The resulting harms include:
Stigma
Missed diagnoses through failure to investigate new or worsening somatic symptoms
Inappropriate prescription of psychotropic drugs with consequent side effects, complications, and costs
Possible limits imposed on the types of medical tests and treatments offered for patients misdiagnosed as having a mental disorder
Misdiagnosed patients may be disadvantaged in employment, medical, and disability reimbursement
An additional diagnosis of ‘SSD’ in a patient’s medical history may negatively influence decisions made by agencies involved with social and medical services, disability adaptations, education, and workplace accommodations
An inaccurate ‘SSD’ diagnosis will skew the person’s view of herself and her illness and perceptions of family and friends
In multi-system diseases like multiple sclerosis, Behçet’s syndrome, or systemic lupus erythematosus, it can take several years before a diagnosis is arrived at. In the meantime, patients with chronic, multiple somatic symptoms who are still waiting for a diagnosis would be vulnerable to misdiagnosis as psychiatrically ill
DSM-5 allows for a diagnosis of ‘SSD’ when a parent is considered ‘excessively concerned’ about a child’s symptoms. A parent caring for a child with any chronic illness may be placed at risk of being diagnosed with SSD, leading to the wrongful accusation of ‘over-involvement’ with their child’s symptomatology or of encouraging ‘sick role behaviour’
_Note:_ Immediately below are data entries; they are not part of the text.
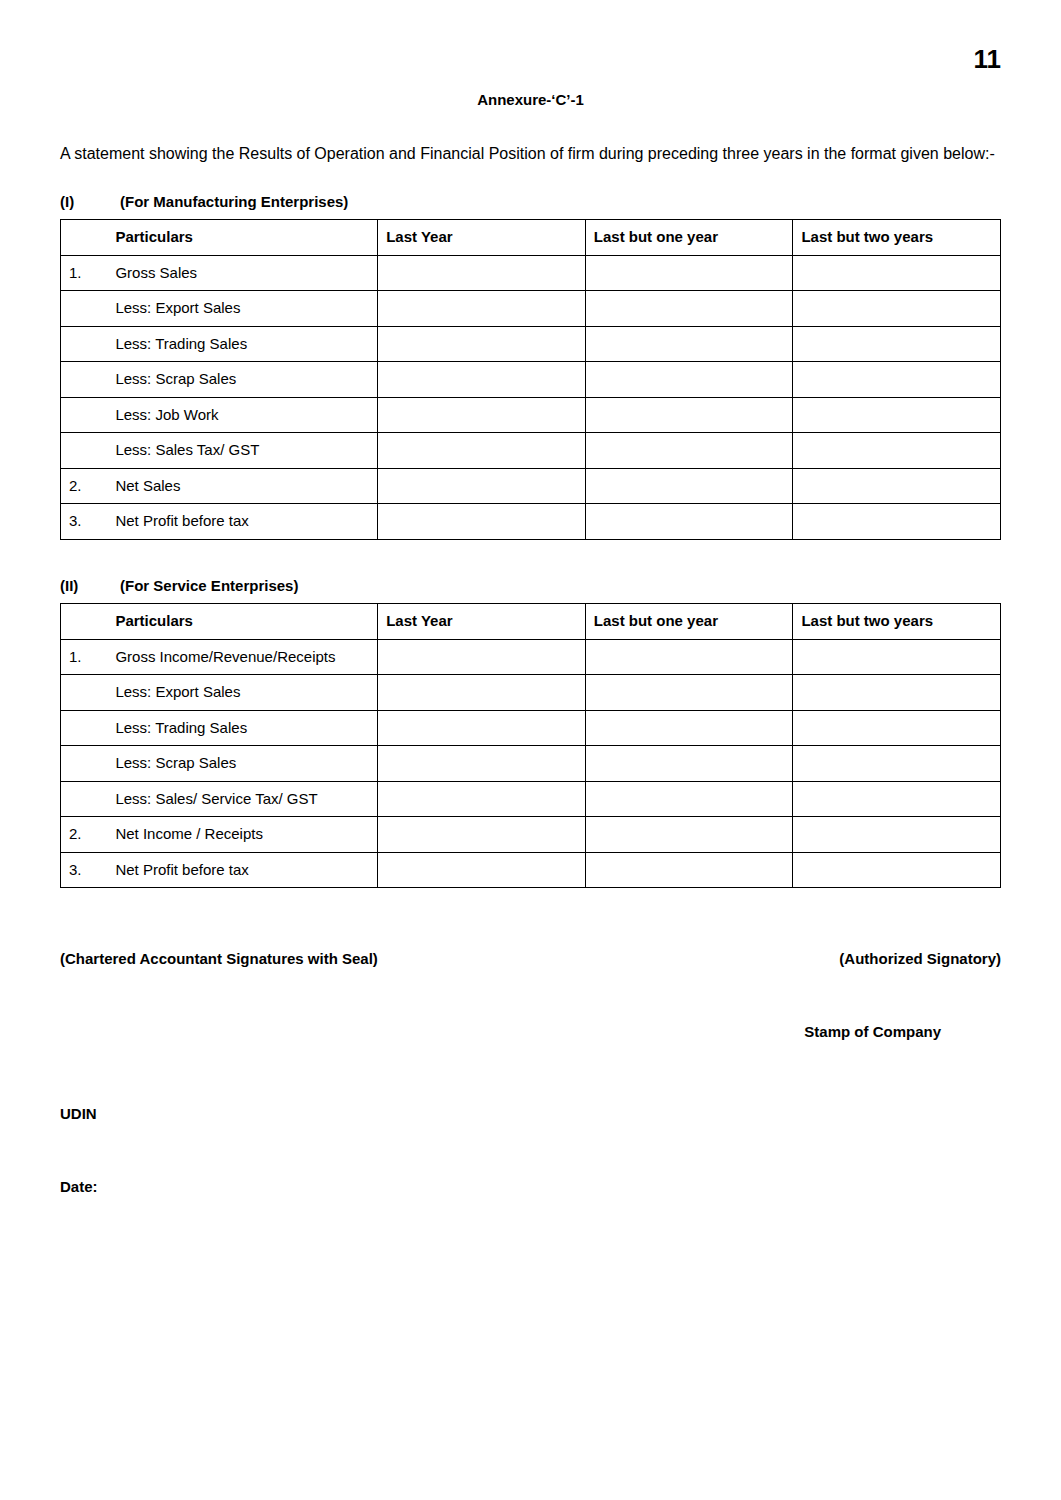11
Annexure-‘C’-1
A statement showing the Results of Operation and Financial Position of firm during preceding three years in the format given below:-
(I)(For Manufacturing Enterprises)
| | Particulars | Last Year | Last but one year | Last but two years |
| --- | --- | --- | --- | --- |
| 1. | Gross Sales | | | |
| | Less: Export Sales | | | |
| | Less: Trading Sales | | | |
| | Less: Scrap Sales | | | |
| | Less: Job Work | | | |
| | Less: Sales Tax/ GST | | | |
| 2. | Net Sales | | | |
| 3. | Net Profit before tax | | | |
(II)(For Service Enterprises)
| | Particulars | Last Year | Last but one year | Last but two years |
| --- | --- | --- | --- | --- |
| 1. | Gross Income/Revenue/Receipts | | | |
| | Less: Export Sales | | | |
| | Less: Trading Sales | | | |
| | Less: Scrap Sales | | | |
| | Less: Sales/ Service Tax/ GST | | | |
| 2. | Net Income / Receipts | | | |
| 3. | Net Profit before tax | | | |
(Chartered Accountant Signatures with Seal)
(Authorized Signatory)
Stamp of Company
UDIN
Date:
The burden of the DSM-5 changes will fall particularly heavily upon women who are more frequent presenters with physical symptoms such as persistent pain and more at risk of receiving inappropriate antidepressants and anti anxiety medications for them (Leiknes et al., 2007)
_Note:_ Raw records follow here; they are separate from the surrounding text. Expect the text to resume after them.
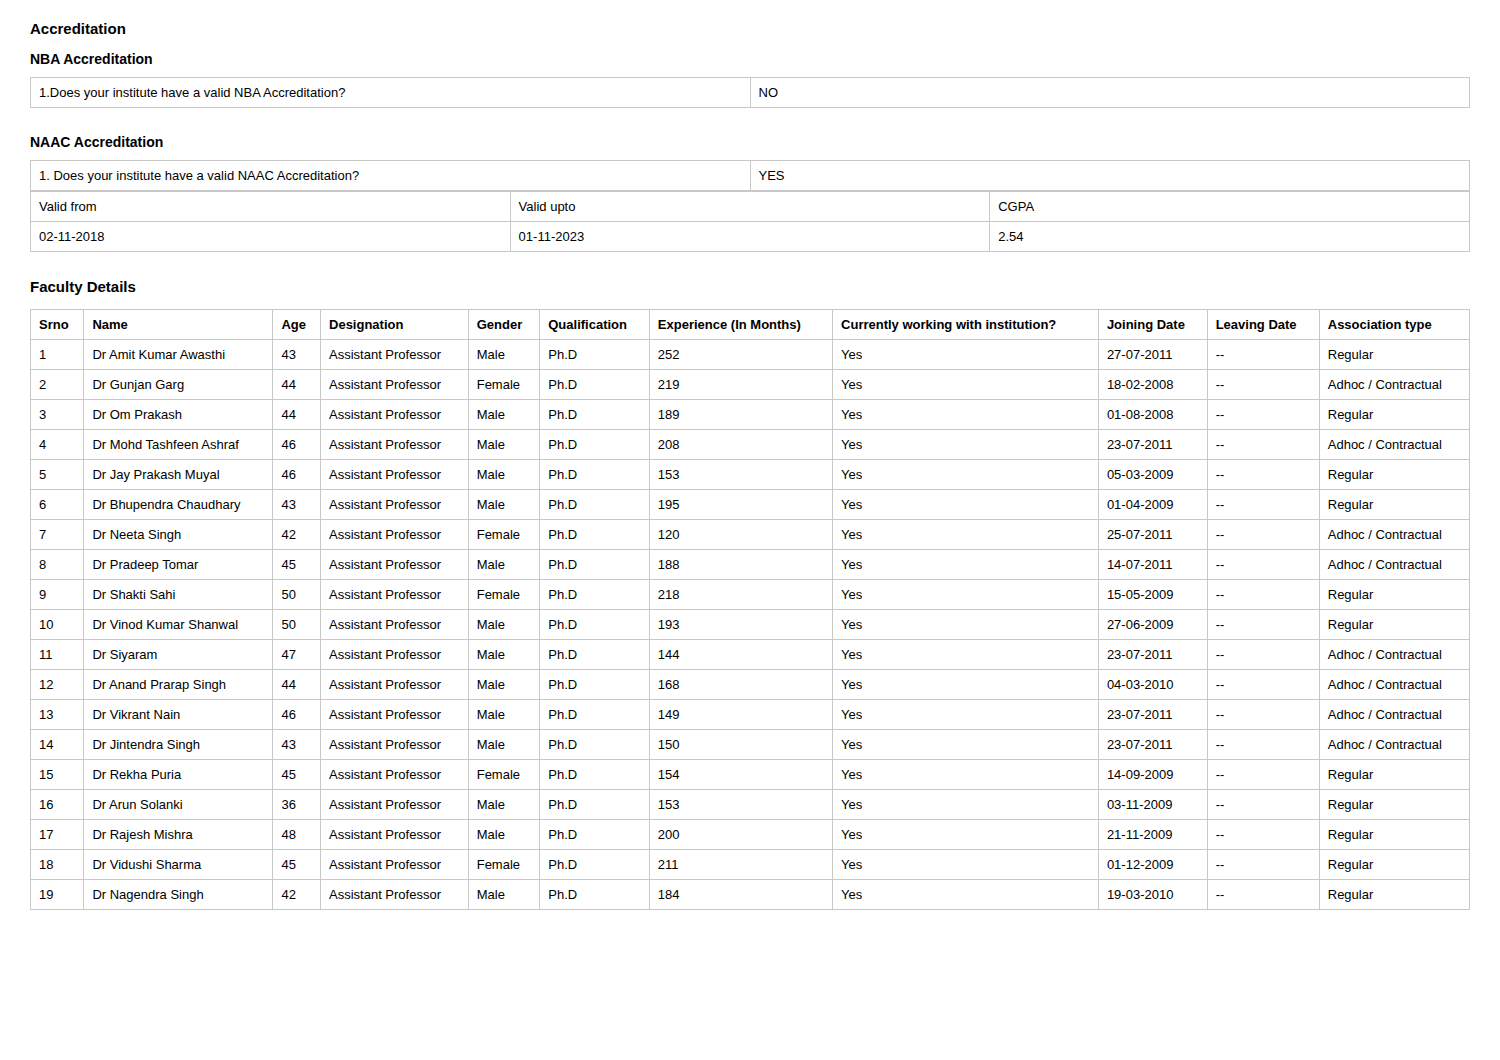Accreditation
NBA Accreditation
| 1.Does your institute have a valid NBA Accreditation? | NO |
NAAC Accreditation
| 1. Does your institute have a valid NAAC Accreditation? | YES |
| Valid from | Valid upto | CGPA |
| 02-11-2018 | 01-11-2023 | 2.54 |
Faculty Details
| Srno | Name | Age | Designation | Gender | Qualification | Experience (In Months) | Currently working with institution? | Joining Date | Leaving Date | Association type |
| --- | --- | --- | --- | --- | --- | --- | --- | --- | --- | --- |
| 1 | Dr Amit Kumar Awasthi | 43 | Assistant Professor | Male | Ph.D | 252 | Yes | 27-07-2011 | -- | Regular |
| 2 | Dr Gunjan Garg | 44 | Assistant Professor | Female | Ph.D | 219 | Yes | 18-02-2008 | -- | Adhoc / Contractual |
| 3 | Dr Om Prakash | 44 | Assistant Professor | Male | Ph.D | 189 | Yes | 01-08-2008 | -- | Regular |
| 4 | Dr Mohd Tashfeen Ashraf | 46 | Assistant Professor | Male | Ph.D | 208 | Yes | 23-07-2011 | -- | Adhoc / Contractual |
| 5 | Dr Jay Prakash Muyal | 46 | Assistant Professor | Male | Ph.D | 153 | Yes | 05-03-2009 | -- | Regular |
| 6 | Dr Bhupendra Chaudhary | 43 | Assistant Professor | Male | Ph.D | 195 | Yes | 01-04-2009 | -- | Regular |
| 7 | Dr Neeta Singh | 42 | Assistant Professor | Female | Ph.D | 120 | Yes | 25-07-2011 | -- | Adhoc / Contractual |
| 8 | Dr Pradeep Tomar | 45 | Assistant Professor | Male | Ph.D | 188 | Yes | 14-07-2011 | -- | Adhoc / Contractual |
| 9 | Dr Shakti Sahi | 50 | Assistant Professor | Female | Ph.D | 218 | Yes | 15-05-2009 | -- | Regular |
| 10 | Dr Vinod Kumar Shanwal | 50 | Assistant Professor | Male | Ph.D | 193 | Yes | 27-06-2009 | -- | Regular |
| 11 | Dr Siyaram | 47 | Assistant Professor | Male | Ph.D | 144 | Yes | 23-07-2011 | -- | Adhoc / Contractual |
| 12 | Dr Anand Prarap Singh | 44 | Assistant Professor | Male | Ph.D | 168 | Yes | 04-03-2010 | -- | Adhoc / Contractual |
| 13 | Dr Vikrant Nain | 46 | Assistant Professor | Male | Ph.D | 149 | Yes | 23-07-2011 | -- | Adhoc / Contractual |
| 14 | Dr Jintendra Singh | 43 | Assistant Professor | Male | Ph.D | 150 | Yes | 23-07-2011 | -- | Adhoc / Contractual |
| 15 | Dr Rekha Puria | 45 | Assistant Professor | Female | Ph.D | 154 | Yes | 14-09-2009 | -- | Regular |
| 16 | Dr Arun Solanki | 36 | Assistant Professor | Male | Ph.D | 153 | Yes | 03-11-2009 | -- | Regular |
| 17 | Dr Rajesh Mishra | 48 | Assistant Professor | Male | Ph.D | 200 | Yes | 21-11-2009 | -- | Regular |
| 18 | Dr Vidushi Sharma | 45 | Assistant Professor | Female | Ph.D | 211 | Yes | 01-12-2009 | -- | Regular |
| 19 | Dr Nagendra Singh | 42 | Assistant Professor | Male | Ph.D | 184 | Yes | 19-03-2010 | -- | Regular |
The DSM-5 Work Group is taking a flying leap into the unknown. There are no published data on the clinical characteristics or treatment of ‘somatic symptom disorder’, or its validity and safety as a construct. Decisions to code or not to code will hang on the arbitrary and subjective perceptions of DSM end-users who often spend very little time with the patient and lack training in psychiatry.
The golden rule: an underlying medical illness or medication side effect has to be ruled out before ever deciding that someone’s symptoms are caused by mental disorder. And the underlying medical illness may take time to declare itself. Uncertainty is hard to live with, but much better than jumping to false and risky conclusions. There are serious risks attached to over-psychologizing somatic symptoms and mislabeling the normal reactions to being sick − especially when the judgments are based on vague wording that can’t possibly lead to reliable diagnosis. DSM-5 as it now stands will add to the suffering of those already burdened with all the cares of having a medical illness.
We suggest ignoring the DSM-5 ‘SSD’ diagnosis because it will do more harm than good. Adjustment disorder is more accurate and appropriate whenever a mental disorder diagnosis is called for in someone who is medically ill.
Footnotes
Funding
This research received no specific grant from any funding agency in the public, commercial, or not-for-profit sectors.
Declaration of interest
AF will publish two books that include references to DSM-5 (Saving Normal and Essentials of Psychiatric Diagnosis) and he chaired the DSM-IV Task Force. SC runs a website that archives DSM-5 and ICD-11 activities.